• EXERCISE AIM
The entries are to be written out again with no differences.

### TASK INPUT ###

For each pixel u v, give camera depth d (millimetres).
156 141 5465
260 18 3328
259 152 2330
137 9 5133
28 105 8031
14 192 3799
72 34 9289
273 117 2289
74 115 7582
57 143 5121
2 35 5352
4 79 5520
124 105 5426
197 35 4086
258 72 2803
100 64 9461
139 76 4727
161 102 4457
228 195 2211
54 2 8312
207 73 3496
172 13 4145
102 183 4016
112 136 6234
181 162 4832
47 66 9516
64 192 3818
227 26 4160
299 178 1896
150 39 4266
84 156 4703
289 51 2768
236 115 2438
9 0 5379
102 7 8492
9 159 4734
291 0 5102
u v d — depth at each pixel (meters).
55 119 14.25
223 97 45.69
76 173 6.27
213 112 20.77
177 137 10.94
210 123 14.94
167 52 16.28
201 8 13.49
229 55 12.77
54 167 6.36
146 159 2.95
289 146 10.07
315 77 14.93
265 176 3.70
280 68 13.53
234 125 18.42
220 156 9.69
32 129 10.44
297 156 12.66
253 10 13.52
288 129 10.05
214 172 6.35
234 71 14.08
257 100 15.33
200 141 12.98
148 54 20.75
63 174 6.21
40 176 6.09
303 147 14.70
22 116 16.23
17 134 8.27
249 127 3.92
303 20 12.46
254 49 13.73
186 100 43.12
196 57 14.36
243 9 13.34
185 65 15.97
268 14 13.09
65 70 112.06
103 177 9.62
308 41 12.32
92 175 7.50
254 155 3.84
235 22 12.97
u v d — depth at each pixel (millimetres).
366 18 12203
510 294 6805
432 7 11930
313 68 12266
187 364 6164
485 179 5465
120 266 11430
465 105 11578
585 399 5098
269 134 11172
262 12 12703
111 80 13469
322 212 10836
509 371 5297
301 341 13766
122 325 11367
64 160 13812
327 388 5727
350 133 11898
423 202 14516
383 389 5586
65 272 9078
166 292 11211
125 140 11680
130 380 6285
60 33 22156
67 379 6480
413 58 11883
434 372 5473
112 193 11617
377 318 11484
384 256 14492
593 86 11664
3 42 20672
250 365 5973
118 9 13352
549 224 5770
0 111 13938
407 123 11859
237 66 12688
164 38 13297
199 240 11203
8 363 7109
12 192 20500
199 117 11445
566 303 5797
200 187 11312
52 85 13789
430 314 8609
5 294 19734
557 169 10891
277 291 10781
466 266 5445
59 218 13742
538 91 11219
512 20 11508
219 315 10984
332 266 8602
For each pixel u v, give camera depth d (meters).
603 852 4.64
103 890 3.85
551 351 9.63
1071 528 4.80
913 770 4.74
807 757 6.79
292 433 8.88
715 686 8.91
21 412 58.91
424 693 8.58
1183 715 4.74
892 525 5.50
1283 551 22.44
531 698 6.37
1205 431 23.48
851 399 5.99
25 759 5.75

###

• TASK SOLUTION
For each pixel u v, give camera depth d (millimetres).
156 141 5465
260 18 3328
259 152 2330
137 9 5133
28 105 8031
14 192 3799
72 34 9289
273 117 2289
74 115 7582
57 143 5121
2 35 5352
4 79 5520
124 105 5426
197 35 4086
258 72 2803
100 64 9461
139 76 4727
161 102 4457
228 195 2211
54 2 8312
207 73 3496
172 13 4145
102 183 4016
112 136 6234
181 162 4832
47 66 9516
64 192 3818
227 26 4160
299 178 1896
150 39 4266
84 156 4703
289 51 2768
236 115 2438
9 0 5379
102 7 8492
9 159 4734
291 0 5102
u v d — depth at each pixel (meters).
55 119 14.25
223 97 45.69
76 173 6.27
213 112 20.77
177 137 10.94
210 123 14.94
167 52 16.28
201 8 13.49
229 55 12.77
54 167 6.36
146 159 2.95
289 146 10.07
315 77 14.93
265 176 3.70
280 68 13.53
234 125 18.42
220 156 9.69
32 129 10.44
297 156 12.66
253 10 13.52
288 129 10.05
214 172 6.35
234 71 14.08
257 100 15.33
200 141 12.98
148 54 20.75
63 174 6.21
40 176 6.09
303 147 14.70
22 116 16.23
17 134 8.27
249 127 3.92
303 20 12.46
254 49 13.73
186 100 43.12
196 57 14.36
243 9 13.34
185 65 15.97
268 14 13.09
65 70 112.06
103 177 9.62
308 41 12.32
92 175 7.50
254 155 3.84
235 22 12.97
u v d — depth at each pixel (millimetres).
366 18 12203
510 294 6805
432 7 11930
313 68 12266
187 364 6164
485 179 5465
120 266 11430
465 105 11578
585 399 5098
269 134 11172
262 12 12703
111 80 13469
322 212 10836
509 371 5297
301 341 13766
122 325 11367
64 160 13812
327 388 5727
350 133 11898
423 202 14516
383 389 5586
65 272 9078
166 292 11211
125 140 11680
130 380 6285
60 33 22156
67 379 6480
413 58 11883
434 372 5473
112 193 11617
377 318 11484
384 256 14492
593 86 11664
3 42 20672
250 365 5973
118 9 13352
549 224 5770
0 111 13938
407 123 11859
237 66 12688
164 38 13297
199 240 11203
8 363 7109
12 192 20500
199 117 11445
566 303 5797
200 187 11312
52 85 13789
430 314 8609
5 294 19734
557 169 10891
277 291 10781
466 266 5445
59 218 13742
538 91 11219
512 20 11508
219 315 10984
332 266 8602
For each pixel u v, give camera depth d (meters).
603 852 4.64
103 890 3.85
551 351 9.63
1071 528 4.80
913 770 4.74
807 757 6.79
292 433 8.88
715 686 8.91
21 412 58.91
424 693 8.58
1183 715 4.74
892 525 5.50
1283 551 22.44
531 698 6.37
1205 431 23.48
851 399 5.99
25 759 5.75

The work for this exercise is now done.